**Task**
Here are some records. Copy each one exactly.

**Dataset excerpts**
- Opening Delimiter -
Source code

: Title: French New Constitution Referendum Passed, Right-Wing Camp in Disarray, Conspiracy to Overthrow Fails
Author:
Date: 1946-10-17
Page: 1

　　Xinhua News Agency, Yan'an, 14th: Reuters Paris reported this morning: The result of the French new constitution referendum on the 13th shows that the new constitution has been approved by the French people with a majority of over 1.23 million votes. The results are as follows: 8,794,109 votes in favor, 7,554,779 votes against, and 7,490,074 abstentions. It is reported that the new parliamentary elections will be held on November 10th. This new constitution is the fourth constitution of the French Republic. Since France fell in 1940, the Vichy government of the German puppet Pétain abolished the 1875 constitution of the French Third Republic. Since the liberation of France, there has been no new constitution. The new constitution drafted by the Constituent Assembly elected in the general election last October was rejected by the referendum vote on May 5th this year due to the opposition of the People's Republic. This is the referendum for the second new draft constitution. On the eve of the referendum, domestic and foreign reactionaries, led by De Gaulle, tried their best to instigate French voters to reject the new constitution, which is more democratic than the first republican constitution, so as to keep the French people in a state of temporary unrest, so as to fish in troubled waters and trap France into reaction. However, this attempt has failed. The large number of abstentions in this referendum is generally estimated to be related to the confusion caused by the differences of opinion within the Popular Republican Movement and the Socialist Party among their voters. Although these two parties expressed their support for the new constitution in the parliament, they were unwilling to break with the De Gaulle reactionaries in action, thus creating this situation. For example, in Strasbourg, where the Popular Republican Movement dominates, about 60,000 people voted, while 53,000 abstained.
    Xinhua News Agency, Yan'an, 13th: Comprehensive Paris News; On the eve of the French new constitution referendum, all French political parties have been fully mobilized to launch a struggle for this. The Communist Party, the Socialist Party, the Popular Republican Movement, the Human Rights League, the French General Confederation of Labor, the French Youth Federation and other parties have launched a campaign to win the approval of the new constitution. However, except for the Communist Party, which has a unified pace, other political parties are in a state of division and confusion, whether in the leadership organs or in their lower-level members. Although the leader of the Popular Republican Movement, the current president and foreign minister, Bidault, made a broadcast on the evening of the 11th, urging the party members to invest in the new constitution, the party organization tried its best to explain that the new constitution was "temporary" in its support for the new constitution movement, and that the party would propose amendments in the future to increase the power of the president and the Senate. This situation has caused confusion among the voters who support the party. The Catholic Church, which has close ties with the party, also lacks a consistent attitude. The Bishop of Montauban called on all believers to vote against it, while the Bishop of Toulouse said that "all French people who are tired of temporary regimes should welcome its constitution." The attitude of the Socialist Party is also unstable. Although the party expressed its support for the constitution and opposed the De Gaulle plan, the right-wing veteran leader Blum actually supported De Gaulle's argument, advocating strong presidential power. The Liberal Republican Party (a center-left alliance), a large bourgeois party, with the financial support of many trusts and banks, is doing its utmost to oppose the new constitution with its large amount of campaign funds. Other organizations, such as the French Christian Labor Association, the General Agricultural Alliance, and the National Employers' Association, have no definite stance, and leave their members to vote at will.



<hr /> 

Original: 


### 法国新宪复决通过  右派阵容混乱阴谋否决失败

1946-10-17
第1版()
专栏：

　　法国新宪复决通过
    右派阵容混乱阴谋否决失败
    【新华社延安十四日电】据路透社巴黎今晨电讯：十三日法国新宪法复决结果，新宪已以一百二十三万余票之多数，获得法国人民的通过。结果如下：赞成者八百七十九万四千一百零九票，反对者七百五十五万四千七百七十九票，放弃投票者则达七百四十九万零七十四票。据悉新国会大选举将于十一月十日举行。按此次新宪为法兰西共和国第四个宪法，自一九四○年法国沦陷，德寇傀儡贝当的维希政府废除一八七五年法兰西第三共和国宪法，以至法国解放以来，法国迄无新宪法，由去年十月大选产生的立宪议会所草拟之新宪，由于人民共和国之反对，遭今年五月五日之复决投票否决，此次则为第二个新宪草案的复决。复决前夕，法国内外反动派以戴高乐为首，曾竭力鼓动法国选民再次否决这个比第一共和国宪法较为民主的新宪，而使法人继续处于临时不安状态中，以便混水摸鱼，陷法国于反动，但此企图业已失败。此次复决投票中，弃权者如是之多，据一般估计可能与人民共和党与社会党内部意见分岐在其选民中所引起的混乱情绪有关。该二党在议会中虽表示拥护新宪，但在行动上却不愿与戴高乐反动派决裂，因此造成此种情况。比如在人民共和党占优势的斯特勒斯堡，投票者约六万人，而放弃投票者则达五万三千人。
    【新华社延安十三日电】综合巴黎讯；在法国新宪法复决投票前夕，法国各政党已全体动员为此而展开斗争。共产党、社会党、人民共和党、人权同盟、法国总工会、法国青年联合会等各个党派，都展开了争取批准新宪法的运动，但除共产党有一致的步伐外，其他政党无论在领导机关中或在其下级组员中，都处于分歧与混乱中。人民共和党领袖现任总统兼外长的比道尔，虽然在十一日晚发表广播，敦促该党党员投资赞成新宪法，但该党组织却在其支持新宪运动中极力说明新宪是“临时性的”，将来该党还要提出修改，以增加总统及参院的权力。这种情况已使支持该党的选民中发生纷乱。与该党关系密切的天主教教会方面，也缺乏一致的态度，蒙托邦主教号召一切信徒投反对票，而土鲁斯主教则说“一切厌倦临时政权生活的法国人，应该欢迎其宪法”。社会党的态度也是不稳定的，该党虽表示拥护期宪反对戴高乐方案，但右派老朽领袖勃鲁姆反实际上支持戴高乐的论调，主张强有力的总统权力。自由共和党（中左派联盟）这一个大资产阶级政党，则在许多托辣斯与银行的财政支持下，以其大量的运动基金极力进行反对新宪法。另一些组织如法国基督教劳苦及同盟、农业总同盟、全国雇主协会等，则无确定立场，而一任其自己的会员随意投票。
- Closing Delimiter -
**Task response**
Source code

: Title: French New Constitution Referendum Passed, Right-Wing Camp in Disarray, Conspiracy to Overthrow Fails
Author:
Date: 1946-10-17
Page: 1

　　Xinhua News Agency, Yan'an, 14th: Reuters Paris reported this morning: The result of the French new constitution referendum on the 13th shows that the new constitution has been approved by the French people with a majority of over 1.23 million votes. The results are as follows: 8,794,109 votes in favor, 7,554,779 votes against, and 7,490,074 abstentions. It is reported that the new parliamentary elections will be held on November 10th. This new constitution is the fourth constitution of the French Republic. Since France fell in 1940, the Vichy government of the German puppet Pétain abolished the 1875 constitution of the French Third Republic. Since the liberation of France, there has been no new constitution. The new constitution drafted by the Constituent Assembly elected in the general election last October was rejected by the referendum vote on May 5th this year due to the opposition of the People's Republic. This is the referendum for the second new draft constitution. On the eve of the referendum, domestic and foreign reactionaries, led by De Gaulle, tried their best to instigate French voters to reject the new constitution, which is more democratic than the first republican constitution, so as to keep the French people in a state of temporary unrest, so as to fish in troubled waters and trap France into reaction. However, this attempt has failed. The large number of abstentions in this referendum is generally estimated to be related to the confusion caused by the differences of opinion within the Popular Republican Movement and the Socialist Party among their voters. Although these two parties expressed their support for the new constitution in the parliament, they were unwilling to break with the De Gaulle reactionaries in action, thus creating this situation. For example, in Strasbourg, where the Popular Republican Movement dominates, about 60,000 people voted, while 53,000 abstained.
    Xinhua News Agency, Yan'an, 13th: Comprehensive Paris News; On the eve of the French new constitution referendum, all French political parties have been fully mobilized to launch a struggle for this. The Communist Party, the Socialist Party, the Popular Republican Movement, the Human Rights League, the French General Confederation of Labor, the French Youth Federation and other parties have launched a campaign to win the approval of the new constitution. However, except for the Communist Party, which has a unified pace, other political parties are in a state of division and confusion, whether in the leadership organs or in their lower-level members. Although the leader of the Popular Republican Movement, the current president and foreign minister, Bidault, made a broadcast on the evening of the 11th, urging the party members to invest in the new constitution, the party organization tried its best to explain that the new constitution was "temporary" in its support for the new constitution movement, and that the party would propose amendments in the future to increase the power of the president and the Senate. This situation has caused confusion among the voters who support the party. The Catholic Church, which has close ties with the party, also lacks a consistent attitude. The Bishop of Montauban called on all believers to vote against it, while the Bishop of Toulouse said that "all French people who are tired of temporary regimes should welcome its constitution." The attitude of the Socialist Party is also unstable. Although the party expressed its support for the constitution and opposed the De Gaulle plan, the right-wing veteran leader Blum actually supported De Gaulle's argument, advocating strong presidential power. The Liberal Republican Party (a center-left alliance), a large bourgeois party, with the financial support of many trusts and banks, is doing its utmost to oppose the new constitution with its large amount of campaign funds. Other organizations, such as the French Christian Labor Association, the General Agricultural Alliance, and the National Employers' Association, have no definite stance, and leave their members to vote at will.



<hr /> 

Original: 


### 法国新宪复决通过  右派阵容混乱阴谋否决失败

1946-10-17
第1版()
专栏：

　　法国新宪复决通过
    右派阵容混乱阴谋否决失败
    【新华社延安十四日电】据路透社巴黎今晨电讯：十三日法国新宪法复决结果，新宪已以一百二十三万余票之多数，获得法国人民的通过。结果如下：赞成者八百七十九万四千一百零九票，反对者七百五十五万四千七百七十九票，放弃投票者则达七百四十九万零七十四票。据悉新国会大选举将于十一月十日举行。按此次新宪为法兰西共和国第四个宪法，自一九四○年法国沦陷，德寇傀儡贝当的维希政府废除一八七五年法兰西第三共和国宪法，以至法国解放以来，法国迄无新宪法，由去年十月大选产生的立宪议会所草拟之新宪，由于人民共和国之反对，遭今年五月五日之复决投票否决，此次则为第二个新宪草案的复决。复决前夕，法国内外反动派以戴高乐为首，曾竭力鼓动法国选民再次否决这个比第一共和国宪法较为民主的新宪，而使法人继续处于临时不安状态中，以便混水摸鱼，陷法国于反动，但此企图业已失败。此次复决投票中，弃权者如是之多，据一般估计可能与人民共和党与社会党内部意见分岐在其选民中所引起的混乱情绪有关。该二党在议会中虽表示拥护新宪，但在行动上却不愿与戴高乐反动派决裂，因此造成此种情况。比如在人民共和党占优势的斯特勒斯堡，投票者约六万人，而放弃投票者则达五万三千人。
    【新华社延安十三日电】综合巴黎讯；在法国新宪法复决投票前夕，法国各政党已全体动员为此而展开斗争。共产党、社会党、人民共和党、人权同盟、法国总工会、法国青年联合会等各个党派，都展开了争取批准新宪法的运动，但除共产党有一致的步伐外，其他政党无论在领导机关中或在其下级组员中，都处于分歧与混乱中。人民共和党领袖现任总统兼外长的比道尔，虽然在十一日晚发表广播，敦促该党党员投资赞成新宪法，但该党组织却在其支持新宪运动中极力说明新宪是“临时性的”，将来该党还要提出修改，以增加总统及参院的权力。这种情况已使支持该党的选民中发生纷乱。与该党关系密切的天主教教会方面，也缺乏一致的态度，蒙托邦主教号召一切信徒投反对票，而土鲁斯主教则说“一切厌倦临时政权生活的法国人，应该欢迎其宪法”。社会党的态度也是不稳定的，该党虽表示拥护期宪反对戴高乐方案，但右派老朽领袖勃鲁姆反实际上支持戴高乐的论调，主张强有力的总统权力。自由共和党（中左派联盟）这一个大资产阶级政党，则在许多托辣斯与银行的财政支持下，以其大量的运动基金极力进行反对新宪法。另一些组织如法国基督教劳苦及同盟、农业总同盟、全国雇主协会等，则无确定立场，而一任其自己的会员随意投票。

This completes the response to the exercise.